Eight Tips to Effectively Make Your Court of Appeals Case

Описание к видео Eight Tips to Effectively Make Your Court of Appeals Case

In this video, Wisconsin Court of Appeals judges Joan F. Kessler, Milwaukee, and Gary E. Sherman, Madison, discuss how lawyers can most effectively make their case on behalf of their clients to the court of appeals.

1. Be logical and clear. Use short sentences, short paragraphs.

2. Be sure sentences follow logically.

3. When the judge isn't sure what you are trying to say you erect a barrier against your own advocacy and are working against your client.

4. Clearly and succinctly recite the history, facts, and issues in the preliminary matters. The key is to be "brief" in this part of the brief, and spell out clearly what the judge is going to be dealing with in this appeal.

5. The argument is what really counts. Be scrupulous about the accuracy of the cases that you are citing, and if they don't' actually say quite what you want them to say, explain what the difference is so the judges doesn't get the feeling he or she is being mislead

6. Decide from the beginning what are the most important and persuasive arguments that have the best opportunity to win. It is rare that a trial judge mishandles so many issues so badly that each of them is a basis for reversal. The quantity of arguments will diminish the impact of those arguments with the quality.

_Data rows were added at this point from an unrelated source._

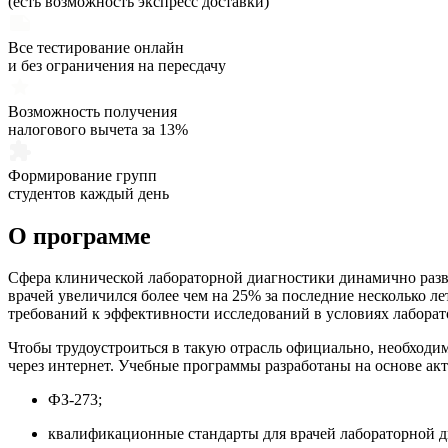
(есть возможность экспресс доставки)
Все тестирование онлайн
и без ограничения на пересдачу
Возможность получения
налогового вычета за 13%
Формирование групп
студентов каждый день
О программе
Сфера клинической лабораторной диагностики динамично разви
врачей увеличился более чем на 25% за последние несколько 
требований к эффективности исследований в условиях лаборат
Чтобы трудоустроиться в такую отрасль официально, необход
через интернет. Учебные программы разработаны на основе ак
ФЗ-273;
квалификационные стандарты для врачей лабораторной д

7. Be sure to include the specific order of appeal, the trial court's explanation in the record (if there was one), and the trial court's explanation for the reasons (if there was one). However, including nearly the entire record in the appendices is not really helping the judge either.

8. Judges don't like scavenger hunts. If a contract is the nature of the dispute, set it out as the first document, and name it as such. Don't make the judge search your appendices only to find the document at issue is attached to an affidavit as an exhibit.

Judges Kessler and Sherman presented Views From the Bench: Appellate Judges Panel at the State Bar of Wisconsin PINNACLE® Litigation, Dispute Resolution, and Appellate Practice Institute in Milwaukee last May.